Тесная прямоугольная комната напоминала каморку ночного сторожа или оператора подвальной котельной. Вдоль одной из стен от пола до потолка тянулись тонкие трубы с вентилями, на которых болтались прихваченные бумажной бечевкой картонные бирки со стершимися цифрами. Вдоль другой расположилась широкая низкая полка, заваленная засаленными папками с оборванными завязками, соседствовавшими с масленкой и консервными банками, полными гвоздей и шурупов. Над полкой висели металлические короба пультов с рычагами и циферблатами. Было душно и пахло так, как обычно пахнет в тесных непроветриваемых помещениях, где сутками работают люди: холодной едой, несвежей одеждой и потом. В торце комнаты, по всей видимости, располагался рабочий стол, но разглядеть его не было никакой возможности, ибо и стол, и все, что могло на нем лежать и стоять загораживала широченная мясистая спина, обтянутая серой рубашкой с обширным потным пятном, которого почти касались свешивающиеся поверх ворота сальные нечесаные волосы.

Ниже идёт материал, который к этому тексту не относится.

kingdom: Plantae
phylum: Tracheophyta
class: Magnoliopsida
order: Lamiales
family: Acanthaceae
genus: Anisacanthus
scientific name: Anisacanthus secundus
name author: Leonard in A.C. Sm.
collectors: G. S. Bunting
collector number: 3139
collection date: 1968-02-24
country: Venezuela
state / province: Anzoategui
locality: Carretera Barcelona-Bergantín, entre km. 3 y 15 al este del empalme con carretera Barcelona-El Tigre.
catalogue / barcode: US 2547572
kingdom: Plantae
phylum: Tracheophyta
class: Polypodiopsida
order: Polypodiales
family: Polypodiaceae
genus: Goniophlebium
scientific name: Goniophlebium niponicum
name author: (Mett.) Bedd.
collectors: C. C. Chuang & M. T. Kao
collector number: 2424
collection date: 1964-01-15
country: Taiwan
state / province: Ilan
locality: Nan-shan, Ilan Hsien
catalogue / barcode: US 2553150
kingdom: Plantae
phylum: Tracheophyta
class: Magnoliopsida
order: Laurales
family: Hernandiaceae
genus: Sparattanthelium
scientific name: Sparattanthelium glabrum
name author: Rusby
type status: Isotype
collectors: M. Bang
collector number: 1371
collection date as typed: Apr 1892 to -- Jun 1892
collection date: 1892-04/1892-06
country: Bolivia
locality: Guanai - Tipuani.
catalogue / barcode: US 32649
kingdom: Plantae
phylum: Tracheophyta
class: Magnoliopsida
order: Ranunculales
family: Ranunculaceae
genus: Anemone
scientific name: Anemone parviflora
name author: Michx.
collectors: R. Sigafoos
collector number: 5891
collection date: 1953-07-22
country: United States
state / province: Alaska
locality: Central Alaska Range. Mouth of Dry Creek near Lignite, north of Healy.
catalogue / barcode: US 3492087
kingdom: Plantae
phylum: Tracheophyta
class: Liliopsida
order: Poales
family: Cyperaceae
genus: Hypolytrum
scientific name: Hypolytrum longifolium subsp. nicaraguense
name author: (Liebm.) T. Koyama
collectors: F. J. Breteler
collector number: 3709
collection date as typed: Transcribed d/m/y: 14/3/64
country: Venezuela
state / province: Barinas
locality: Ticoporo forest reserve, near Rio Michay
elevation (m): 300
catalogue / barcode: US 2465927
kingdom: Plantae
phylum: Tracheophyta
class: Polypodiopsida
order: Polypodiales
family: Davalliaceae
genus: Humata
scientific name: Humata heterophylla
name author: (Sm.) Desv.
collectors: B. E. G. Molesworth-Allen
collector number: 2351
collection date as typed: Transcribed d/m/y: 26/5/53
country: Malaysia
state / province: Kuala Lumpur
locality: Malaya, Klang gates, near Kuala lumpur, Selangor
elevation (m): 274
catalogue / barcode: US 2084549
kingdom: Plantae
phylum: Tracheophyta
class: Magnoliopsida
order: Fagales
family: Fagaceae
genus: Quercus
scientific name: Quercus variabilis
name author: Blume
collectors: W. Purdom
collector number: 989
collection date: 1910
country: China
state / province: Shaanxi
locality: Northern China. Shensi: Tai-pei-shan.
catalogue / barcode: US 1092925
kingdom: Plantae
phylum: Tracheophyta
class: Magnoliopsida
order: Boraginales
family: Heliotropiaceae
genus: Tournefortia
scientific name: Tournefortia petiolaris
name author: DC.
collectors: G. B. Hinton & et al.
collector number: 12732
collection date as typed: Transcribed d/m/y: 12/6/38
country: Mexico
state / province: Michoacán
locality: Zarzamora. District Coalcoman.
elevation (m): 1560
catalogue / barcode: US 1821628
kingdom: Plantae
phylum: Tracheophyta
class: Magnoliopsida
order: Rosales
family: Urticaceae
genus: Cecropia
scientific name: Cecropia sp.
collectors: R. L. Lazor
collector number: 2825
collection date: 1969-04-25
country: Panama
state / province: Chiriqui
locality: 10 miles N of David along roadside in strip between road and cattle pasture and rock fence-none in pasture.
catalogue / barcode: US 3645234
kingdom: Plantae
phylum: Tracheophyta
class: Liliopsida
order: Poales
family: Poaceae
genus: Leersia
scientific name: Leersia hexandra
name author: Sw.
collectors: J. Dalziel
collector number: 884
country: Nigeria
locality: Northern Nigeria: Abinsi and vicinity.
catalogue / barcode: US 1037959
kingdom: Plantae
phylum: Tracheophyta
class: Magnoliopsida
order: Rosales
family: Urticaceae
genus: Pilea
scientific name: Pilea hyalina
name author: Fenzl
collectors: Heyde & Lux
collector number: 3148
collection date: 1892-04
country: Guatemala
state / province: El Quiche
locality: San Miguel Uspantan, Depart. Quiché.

– Мелех, привет! – радостно поздоровалась Яна.
Спина пришла в движение, заколыхалась, протяжно заскрипел стул. Я вспомнил про слова Яны о наказаниях для элохим, и подумал, что моему новому знакомому, должно быть, влепили строгий режим, раз втиснули в подобное тело, ибо невозможно было представить, что кто-то – хоть элохим, хоть шед, хоть черепашка – мог выбрать такое вместилище по собственной воле.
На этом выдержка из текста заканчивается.